Your objective:
Carry on the roadway expansion joint patent claims below, starting right after their final sentence.

12. The method of claim 11 wherein said retainer is generally
L-shaped.
13. The method of claim 11 wherein said second portion of said
retainer extends generally perpendicularly to a position about 1/8"
to 1/2" below said roadway slabs.
14. The method of claim 11 wherein said retainer is hardware
cloth.
15. A roadway expansion joint system for adjacent roadway slabs
having a gap therebetween, comprising:
a recess cut or formed into the surface of each of said adjacent
roadway slabs forming a pair of recesses parallel and adjacent to
said gap, said recesses having a base surface generally parallel to
a top surface of said roadway slabs, and a side surface generally
perpendicular to said top surface of said roadway slabs;
a generally flexible membrane strip extending across said gap, said
strip having a first end secured to one base surface and a second
end secured to the other base surface of said recesses;
a mesh retainer secured in each recess to form a pair of opposing
retainers, a first portion of said retainer being disposed upon the
end of said strip, and a second portion of said retainer extending
generally perpendicularly from the end of said strip;
a mixture of an initially liquid sealant and an aggregate disposed
in said recesses, said sealant further disposed in said gap above
said membrane strip, said mixture substantially filling said
recesses and said sealant substantially filling said gap; and
a finishing layer of aggregate disposed on top of said mixture in
said recesses and on top of said sealant in said gap, said layer of
aggregate being in about a level position with the top surface of
said roadway slabs so that a smooth joint is formed between said
adjacent roadway slabs.

Material provided:

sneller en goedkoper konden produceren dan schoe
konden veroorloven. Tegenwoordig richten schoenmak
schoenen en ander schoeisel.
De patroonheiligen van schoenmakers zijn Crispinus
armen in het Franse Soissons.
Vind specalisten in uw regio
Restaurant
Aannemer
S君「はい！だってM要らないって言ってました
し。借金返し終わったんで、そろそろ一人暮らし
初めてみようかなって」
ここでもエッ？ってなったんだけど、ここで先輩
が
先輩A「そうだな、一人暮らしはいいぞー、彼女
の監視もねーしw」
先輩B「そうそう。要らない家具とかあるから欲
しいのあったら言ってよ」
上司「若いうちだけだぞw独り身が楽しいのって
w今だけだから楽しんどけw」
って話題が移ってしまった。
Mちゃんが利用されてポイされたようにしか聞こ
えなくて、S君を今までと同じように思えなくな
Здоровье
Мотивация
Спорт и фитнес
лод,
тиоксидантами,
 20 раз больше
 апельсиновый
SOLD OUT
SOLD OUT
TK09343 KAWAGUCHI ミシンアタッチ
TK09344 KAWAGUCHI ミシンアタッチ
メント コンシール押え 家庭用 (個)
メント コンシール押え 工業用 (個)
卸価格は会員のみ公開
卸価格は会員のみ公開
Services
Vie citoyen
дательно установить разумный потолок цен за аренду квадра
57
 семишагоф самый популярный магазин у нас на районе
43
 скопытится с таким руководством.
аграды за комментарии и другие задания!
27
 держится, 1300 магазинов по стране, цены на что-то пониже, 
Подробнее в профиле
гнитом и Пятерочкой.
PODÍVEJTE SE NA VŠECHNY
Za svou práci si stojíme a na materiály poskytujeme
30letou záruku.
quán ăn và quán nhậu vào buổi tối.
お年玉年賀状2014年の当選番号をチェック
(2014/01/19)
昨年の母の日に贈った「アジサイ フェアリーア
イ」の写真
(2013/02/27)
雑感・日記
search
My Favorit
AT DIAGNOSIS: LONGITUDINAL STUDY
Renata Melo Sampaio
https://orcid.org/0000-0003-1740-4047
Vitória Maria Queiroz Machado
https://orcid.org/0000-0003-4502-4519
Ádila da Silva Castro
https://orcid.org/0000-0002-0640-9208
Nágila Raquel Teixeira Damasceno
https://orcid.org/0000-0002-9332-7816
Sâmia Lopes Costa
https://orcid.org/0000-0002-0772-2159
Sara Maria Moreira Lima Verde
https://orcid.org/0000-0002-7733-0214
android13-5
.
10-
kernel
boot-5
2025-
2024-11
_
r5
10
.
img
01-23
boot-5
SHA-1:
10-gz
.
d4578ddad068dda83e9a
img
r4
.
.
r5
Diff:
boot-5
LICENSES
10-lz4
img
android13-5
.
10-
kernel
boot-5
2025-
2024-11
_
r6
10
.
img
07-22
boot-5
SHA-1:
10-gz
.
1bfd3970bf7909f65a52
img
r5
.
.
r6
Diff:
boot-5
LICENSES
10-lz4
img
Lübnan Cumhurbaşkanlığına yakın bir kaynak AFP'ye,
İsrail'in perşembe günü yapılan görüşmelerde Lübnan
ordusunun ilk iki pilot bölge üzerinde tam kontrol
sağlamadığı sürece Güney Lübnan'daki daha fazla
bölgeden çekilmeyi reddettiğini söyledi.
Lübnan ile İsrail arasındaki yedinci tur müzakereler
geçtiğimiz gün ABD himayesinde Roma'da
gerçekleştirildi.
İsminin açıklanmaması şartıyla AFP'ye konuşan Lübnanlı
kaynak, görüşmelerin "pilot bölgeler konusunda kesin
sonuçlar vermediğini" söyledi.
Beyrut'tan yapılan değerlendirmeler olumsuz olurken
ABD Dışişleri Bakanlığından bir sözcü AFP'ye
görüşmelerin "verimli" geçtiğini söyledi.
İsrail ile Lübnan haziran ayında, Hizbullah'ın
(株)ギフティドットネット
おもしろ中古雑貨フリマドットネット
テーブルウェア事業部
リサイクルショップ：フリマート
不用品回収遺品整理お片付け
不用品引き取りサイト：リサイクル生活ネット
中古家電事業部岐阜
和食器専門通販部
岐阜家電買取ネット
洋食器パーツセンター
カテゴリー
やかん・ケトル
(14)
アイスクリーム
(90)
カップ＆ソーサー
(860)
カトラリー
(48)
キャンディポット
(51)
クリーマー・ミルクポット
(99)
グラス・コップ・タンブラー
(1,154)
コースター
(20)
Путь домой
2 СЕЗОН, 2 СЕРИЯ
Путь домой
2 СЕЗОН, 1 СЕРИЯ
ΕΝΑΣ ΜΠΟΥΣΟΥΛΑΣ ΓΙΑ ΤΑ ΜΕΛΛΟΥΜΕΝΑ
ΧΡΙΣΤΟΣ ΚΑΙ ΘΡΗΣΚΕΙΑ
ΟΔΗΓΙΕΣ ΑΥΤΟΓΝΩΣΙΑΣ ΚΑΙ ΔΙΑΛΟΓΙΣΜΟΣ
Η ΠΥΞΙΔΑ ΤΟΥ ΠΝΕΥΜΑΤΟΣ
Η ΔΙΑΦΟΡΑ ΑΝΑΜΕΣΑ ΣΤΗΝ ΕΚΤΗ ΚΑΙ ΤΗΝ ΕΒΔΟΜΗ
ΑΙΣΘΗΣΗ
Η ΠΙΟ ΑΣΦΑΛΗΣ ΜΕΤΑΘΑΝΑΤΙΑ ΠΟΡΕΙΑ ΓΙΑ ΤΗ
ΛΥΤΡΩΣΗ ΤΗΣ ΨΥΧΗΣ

Answer to this task:
16. The roadway expansion joint system of claim 15 wherein said
retainer is generally L-shaped.
17. The roadway expansion joint system of claim 15 wherein said
second portion of said retainer extends generally perpendicularly
to a position about 1/8" to 1/2" below said roadway slabs.
18. The roadway expansion joint system of claim 15 wherein said
retainer is comprised of hardware cloth.
19. A method of making an expansion joint for adjacent roadway
slabs having a gap therebetween, comprising:
cutting or forming a recess into a top surface of each of said
adjacent roadway slabs to form a pair of recesses parallel and
adjacent to said gap, said recesses having a base surface generally
parallel to the top surface of said slabs, and a side surface
generally perpendicular to the top surface of said slabs;
cleaning said recesses;
placing a generally flexible membrane strip across said gap, said
strip having a first end secured to one base surface and a second
end secured to the other base surface of said recesses;
substantially filling said recesses and said gap with a mixture of
an initially liquid sealant and an aggregate;
pouring a coating of a sealant on top of said mixture; and
applying a finishing layer of aggregate on top of said sealant,
said layer being in about a level position with the top surface of
said roadway slabs so that a smooth joint is formed between said
adjacent roadway slabs.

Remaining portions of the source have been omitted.